Like colony collapse disorder, this is not a simple matter of managing a minor problem so that the ecosystem and benefits related to it can be enjoyed in the future. This is a NOW issue, which was reflected by the emergency closure of fisheries along the West Coast in mid-April.
Furthermore, this is not just an issue of seeing your next can of sardines explode in price. With such a dramatic change in this part of the food chain, it undoubtedly reverberates through all other creatures that are affected by the sardine population. This includes predators like the California sea lion as well as microscopic organisms that sardines feed on like various species of zooplankton.
It has been estimated that 90% of this year's class of sea lion pups are starving due to a lack of sardines to eat. A record 2,250 sea lions, mostly pups, have washed up starving and stranded in Southern California, a 20-fold increase in the level of strandings averaged for the same three-month period over the past decade, and twice the number documented in 2013, the previous worst winter season recorded for Southern California sea lions.
Even more concerning, scientists appear to be baffled by the current phenomena unfolding in the Pacific ocean, or simply are not allowed to disclose the real reason behind these massive die offs. What they do know is that a 1,000-mile stretch of the Pacific Ocean has warmed up by several degrees (2 to 7 degrees Fahrenheit), and this giant warm "blob" was first identified in late 2013 and has been wreaking havoc with our climate and ocean population ever since.
For some, the knee-jerk reaction would indicate that this is the result of climate change and the cyclical shifts that occur regularly throughout the earth's history.

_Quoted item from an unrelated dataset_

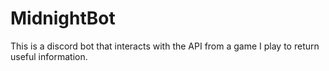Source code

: # MidnightBot

This is a discord bot that interacts with the API from a game I play to return useful information.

With these types of shifts come massive migrations and species die-offs.
However, there is also another glaring suspect that one could reasonably assume has caused these populations to die off and has caused such a significant warming of parts of the Pacific Ocean -- Fukushima radiation.
As one contributor at ENEnews.com suggested, we need to place our attention directly on the recent Fukushima disaster and the inaction that has caused the poisoning of the Pacific Ocean to go unmitigated:
We have three cores melted out of their reactor buildings, lost in the mudrock and sandstone, which we have failed to locate and mitigate. We have an underground river running under the ruins, which we have failed to divert around the reactors. We have three empty reactors, containing nothing but corium splatter left when they blew up and melted out. We have the Pacific Ocean Ecosystem, which we have stressed beyond endurance, through ocean dumping, over fishing, agricultural runoff, and now unrestricted radiation. We have the sudden collapse of the Pacific Ocean Ecosystem, with a threatened collapse of the biosphere. We continue to allow corporate and governmental inaction. What in [the] hell did you think was going to happen?

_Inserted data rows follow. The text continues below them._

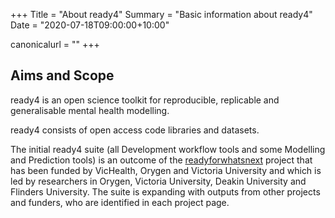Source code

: +++
Title = "About ready4"
Summary = "Basic information about ready4"
Date = "2020-07-18T09:00:00+10:00"

canonicalurl = ""
+++

## Aims and Scope

ready4 is an open science toolkit for reproducible, replicable and generalisable mental health modelling.

ready4 consists of open access code libraries and datasets.

The initial ready4 suite (all Development workflow tools and some Modelling and Prediction tools) is an outcome of the [readyforwhatsnext](https://readyforwhatsnext.github.io/readyforwhatsnext/index.html) project that has been funded by VicHealth, Orygen and Victoria University and which is led by researchers in Orygen, Victoria University, Deakin University and Flinders University. The suite is expanding with outputs from other projects and funders, who are identified in each project page.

Disturbingly, no one seems to want to talk publicly about this eyesore and its potential contribution to the current disaster unfolding in the Pacific Ocean, and even its ripple effects on other areas of day-to-day life on land. Keep in mind that the warm blob identified by scientists also means that winter air that crosses over the Pacific Ocean wasn't cooled as much as it should have been, which in turn spelled warmer, dryer conditions for the West Coast.
So now this phenomenon is cramping the style not just of seafood lovers but also of those who enjoy food crops grown on land. With a drought in California becoming even more severe in recent years, produce lovers are also feeling the pinch, and it soon may trickle down to basic conveniences like morning showers.
Will scientists start to open up about the domino effect that Fukushima has had on our ecosystems and make a commitment to admitting and mitigating the problem, or will they continue their fishy behavior and blame it solely on climate change?
Only time will tell, but in the meantime, be prepared to pay for it while they figure it out.